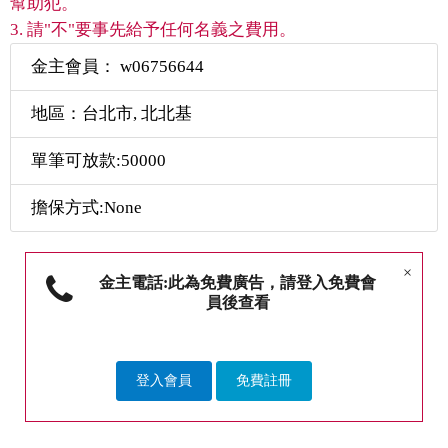
幫助犯。
3. 請"不"要事先給予任何名義之費用。
金主會員： w06756644
地區：台北市, 北北基
單筆可放款:50000
擔保方式:None
×
金主電話:此為免費廣告，請登入免費會
員後查看
登入會員
免費註冊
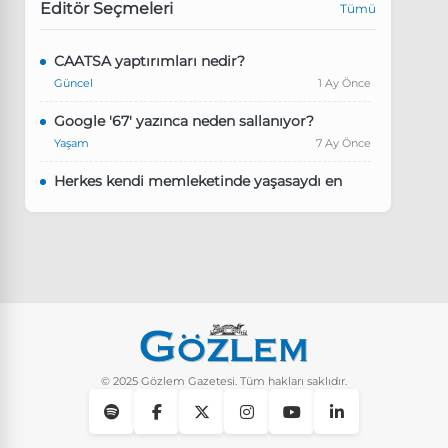
Editör Seçmeleri
Tümü
CAATSA yaptırımları nedir?
Güncel
1 Ay Önce
Google '67' yazınca neden sallanıyor?
Yaşam
7 Ay Önce
Herkes kendi memleketinde yaşasaydı en
kalabalık il hangisi olurdu?
Güncel
8 Ay Önce
Pluribus dizisindeki Türkçe şarkının adı ne?
Yaşam
8 Ay Önce
Instagram’da keşfet nasıl temizlenir?
Yaşam
9 Ay Önce
© 2025 Gözlem Gazetesi. Tüm hakları saklıdır.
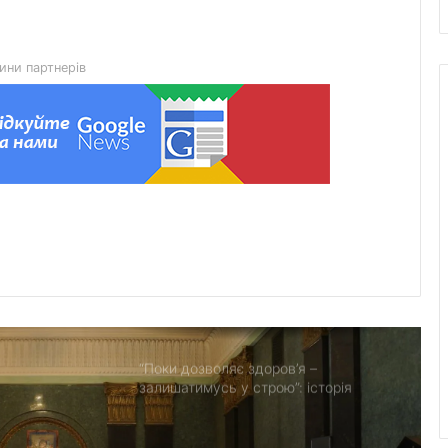
У Добротвірській громаді
працюватиме виїзне
представництво сервісного центру
МВС
ини партнерів
Сьогодні Львівщина прощається із
двома захисниками
17–18 серпня без газу залишаться
кілька населених пунктів громади
У Львові посадовця комунального
підприємства підозрюють в
отриманні 20 тис. грн хабаря
“Поки дозволяє здоров’я –
залишатимусь у строю”: історія
прикордонника Ярослава з 7
прикордонного загону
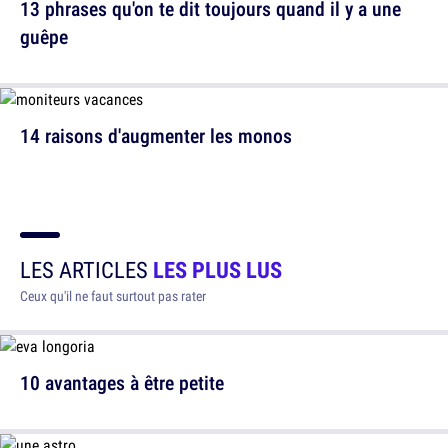
13 phrases qu'on te dit toujours quand il y a une
guêpe
14 raisons d'augmenter les monos
LES ARTICLES
LES PLUS LUS
Ceux qu'il ne faut surtout pas rater
10 avantages à être petite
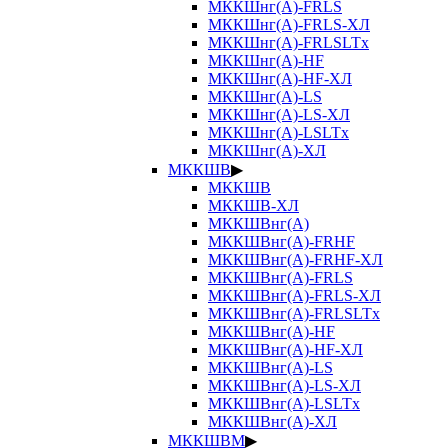
МККШнг(А)-FRLS
МККШнг(А)-FRLS-ХЛ
МККШнг(А)-FRLSLTx
МККШнг(А)-HF
МККШнг(А)-HF-ХЛ
МККШнг(А)-LS
МККШнг(А)-LS-ХЛ
МККШнг(А)-LSLTx
МККШнг(А)-ХЛ
МККШВ
▶
МККШВ
МККШВ-ХЛ
МККШВнг(А)
МККШВнг(А)-FRHF
МККШВнг(А)-FRHF-ХЛ
МККШВнг(А)-FRLS
МККШВнг(А)-FRLS-ХЛ
МККШВнг(А)-FRLSLTx
МККШВнг(А)-HF
МККШВнг(А)-HF-ХЛ
МККШВнг(А)-LS
МККШВнг(А)-LS-ХЛ
МККШВнг(А)-LSLTx
МККШВнг(А)-ХЛ
МККШВМ
▶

- - - -

Please retype every record exactly, leaving the pictures out.

▶ **Result of the task**
幫助犯。
3. 請"不"要事先給予任何名義之費用。
金主會員： w06756644
地區：台北市, 北北基
單筆可放款:50000
擔保方式:None
×
金主電話:此為免費廣告，請登入免費會
員後查看
登入會員
免費註冊
Editör Seçmeleri
Tümü
CAATSA yaptırımları nedir?
Güncel
1 Ay Önce
Google '67' yazınca neden sallanıyor?
Yaşam
7 Ay Önce
Herkes kendi memleketinde yaşasaydı en
kalabalık il hangisi olurdu?
Güncel
8 Ay Önce
Pluribus dizisindeki Türkçe şarkının adı ne?
Yaşam
8 Ay Önce
Instagram’da keşfet nasıl temizlenir?
Yaşam
9 Ay Önce
© 2025 Gözlem Gazetesi. Tüm hakları saklıdır.
У Добротвірській громаді
працюватиме виїзне
представництво сервісного центру
МВС
ини партнерів
Сьогодні Львівщина прощається із
двома захисниками
17–18 серпня без газу залишаться
кілька населених пунктів громади
У Львові посадовця комунального
підприємства підозрюють в
отриманні 20 тис. грн хабаря
“Поки дозволяє здоров’я –
залишатимусь у строю”: історія
прикордонника Ярослава з 7
прикордонного загону
13 phrases qu'on te dit toujours quand il y a une
guêpe
14 raisons d'augmenter les monos
LES ARTICLES
LES PLUS LUS
Ceux qu'il ne faut surtout pas rater
10 avantages à être petite
МККШнг(А)-FRLS
МККШнг(А)-FRLS-ХЛ
МККШнг(А)-FRLSLTx
МККШнг(А)-HF
МККШнг(А)-HF-ХЛ
МККШнг(А)-LS
МККШнг(А)-LS-ХЛ
МККШнг(А)-LSLTx
МККШнг(А)-ХЛ
МККШВ
▶
МККШВ
МККШВ-ХЛ
МККШВнг(А)
МККШВнг(А)-FRHF
МККШВнг(А)-FRHF-ХЛ
МККШВнг(А)-FRLS
МККШВнг(А)-FRLS-ХЛ
МККШВнг(А)-FRLSLTx
МККШВнг(А)-HF
МККШВнг(А)-HF-ХЛ
МККШВнг(А)-LS
МККШВнг(А)-LS-ХЛ
МККШВнг(А)-LSLTx
МККШВнг(А)-ХЛ
МККШВМ
▶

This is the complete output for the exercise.